— start —
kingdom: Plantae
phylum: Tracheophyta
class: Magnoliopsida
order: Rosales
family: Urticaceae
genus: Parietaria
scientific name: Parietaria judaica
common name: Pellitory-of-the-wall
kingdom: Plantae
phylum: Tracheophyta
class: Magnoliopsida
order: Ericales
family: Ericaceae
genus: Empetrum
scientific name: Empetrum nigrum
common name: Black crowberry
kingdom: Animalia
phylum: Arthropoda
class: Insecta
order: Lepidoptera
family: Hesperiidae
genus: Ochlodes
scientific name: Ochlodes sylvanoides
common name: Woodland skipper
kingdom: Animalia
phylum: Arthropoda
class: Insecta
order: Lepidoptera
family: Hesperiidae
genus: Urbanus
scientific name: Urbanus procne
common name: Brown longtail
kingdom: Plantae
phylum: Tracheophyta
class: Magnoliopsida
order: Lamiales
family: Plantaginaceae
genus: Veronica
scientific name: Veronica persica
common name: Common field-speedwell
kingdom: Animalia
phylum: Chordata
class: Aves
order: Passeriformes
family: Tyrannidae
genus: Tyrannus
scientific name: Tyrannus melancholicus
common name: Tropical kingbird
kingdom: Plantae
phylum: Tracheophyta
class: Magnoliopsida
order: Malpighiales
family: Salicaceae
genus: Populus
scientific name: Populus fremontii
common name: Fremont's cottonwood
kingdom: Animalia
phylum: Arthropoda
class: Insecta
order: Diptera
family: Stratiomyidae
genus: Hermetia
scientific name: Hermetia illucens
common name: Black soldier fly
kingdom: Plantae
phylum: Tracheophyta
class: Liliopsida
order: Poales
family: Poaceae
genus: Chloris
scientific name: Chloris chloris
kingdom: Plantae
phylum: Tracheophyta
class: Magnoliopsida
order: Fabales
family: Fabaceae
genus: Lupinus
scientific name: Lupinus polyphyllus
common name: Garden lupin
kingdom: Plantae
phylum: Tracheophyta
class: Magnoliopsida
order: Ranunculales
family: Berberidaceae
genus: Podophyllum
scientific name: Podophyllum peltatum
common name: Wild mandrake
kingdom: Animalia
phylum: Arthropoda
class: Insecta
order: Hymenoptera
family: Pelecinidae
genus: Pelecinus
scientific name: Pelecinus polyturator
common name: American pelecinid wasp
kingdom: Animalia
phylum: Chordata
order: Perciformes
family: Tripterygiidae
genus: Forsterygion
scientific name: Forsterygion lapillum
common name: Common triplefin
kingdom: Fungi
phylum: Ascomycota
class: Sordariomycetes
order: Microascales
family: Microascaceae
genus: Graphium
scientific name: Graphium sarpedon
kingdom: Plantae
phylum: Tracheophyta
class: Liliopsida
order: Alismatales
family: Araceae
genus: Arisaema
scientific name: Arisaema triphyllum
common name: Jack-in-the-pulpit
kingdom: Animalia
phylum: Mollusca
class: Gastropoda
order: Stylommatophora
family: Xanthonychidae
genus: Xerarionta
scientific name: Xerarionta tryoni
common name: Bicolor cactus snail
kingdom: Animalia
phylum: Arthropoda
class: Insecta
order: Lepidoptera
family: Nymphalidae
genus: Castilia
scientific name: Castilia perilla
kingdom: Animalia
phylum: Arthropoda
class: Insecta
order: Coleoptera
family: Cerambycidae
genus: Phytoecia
— end —
● Short exercise:
Write out all the records above again, changing each "common name" to "vernacular name" and leaving everything else as it stands.

● Written solution:
kingdom: Plantae
phylum: Tracheophyta
class: Magnoliopsida
order: Rosales
family: Urticaceae
genus: Parietaria
scientific name: Parietaria judaica
vernacular name: Pellitory-of-the-wall
kingdom: Plantae
phylum: Tracheophyta
class: Magnoliopsida
order: Ericales
family: Ericaceae
genus: Empetrum
scientific name: Empetrum nigrum
vernacular name: Black crowberry
kingdom: Animalia
phylum: Arthropoda
class: Insecta
order: Lepidoptera
family: Hesperiidae
genus: Ochlodes
scientific name: Ochlodes sylvanoides
vernacular name: Woodland skipper
kingdom: Animalia
phylum: Arthropoda
class: Insecta
order: Lepidoptera
family: Hesperiidae
genus: Urbanus
scientific name: Urbanus procne
vernacular name: Brown longtail
kingdom: Plantae
phylum: Tracheophyta
class: Magnoliopsida
order: Lamiales
family: Plantaginaceae
genus: Veronica
scientific name: Veronica persica
vernacular name: Common field-speedwell
kingdom: Animalia
phylum: Chordata
class: Aves
order: Passeriformes
family: Tyrannidae
genus: Tyrannus
scientific name: Tyrannus melancholicus
vernacular name: Tropical kingbird
kingdom: Plantae
phylum: Tracheophyta
class: Magnoliopsida
order: Malpighiales
family: Salicaceae
genus: Populus
scientific name: Populus fremontii
vernacular name: Fremont's cottonwood
kingdom: Animalia
phylum: Arthropoda
class: Insecta
order: Diptera
family: Stratiomyidae
genus: Hermetia
scientific name: Hermetia illucens
vernacular name: Black soldier fly
kingdom: Plantae
phylum: Tracheophyta
class: Liliopsida
order: Poales
family: Poaceae
genus: Chloris
scientific name: Chloris chloris
kingdom: Plantae
phylum: Tracheophyta
class: Magnoliopsida
order: Fabales
family: Fabaceae
genus: Lupinus
scientific name: Lupinus polyphyllus
vernacular name: Garden lupin
kingdom: Plantae
phylum: Tracheophyta
class: Magnoliopsida
order: Ranunculales
family: Berberidaceae
genus: Podophyllum
scientific name: Podophyllum peltatum
vernacular name: Wild mandrake
kingdom: Animalia
phylum: Arthropoda
class: Insecta
order: Hymenoptera
family: Pelecinidae
genus: Pelecinus
scientific name: Pelecinus polyturator
vernacular name: American pelecinid wasp
kingdom: Animalia
phylum: Chordata
order: Perciformes
family: Tripterygiidae
genus: Forsterygion
scientific name: Forsterygion lapillum
vernacular name: Common triplefin
kingdom: Fungi
phylum: Ascomycota
class: Sordariomycetes
order: Microascales
family: Microascaceae
genus: Graphium
scientific name: Graphium sarpedon
kingdom: Plantae
phylum: Tracheophyta
class: Liliopsida
order: Alismatales
family: Araceae
genus: Arisaema
scientific name: Arisaema triphyllum
vernacular name: Jack-in-the-pulpit
kingdom: Animalia
phylum: Mollusca
class: Gastropoda
order: Stylommatophora
family: Xanthonychidae
genus: Xerarionta
scientific name: Xerarionta tryoni
vernacular name: Bicolor cactus snail
kingdom: Animalia
phylum: Arthropoda
class: Insecta
order: Lepidoptera
family: Nymphalidae
genus: Castilia
scientific name: Castilia perilla
kingdom: Animalia
phylum: Arthropoda
class: Insecta
order: Coleoptera
family: Cerambycidae
genus: Phytoecia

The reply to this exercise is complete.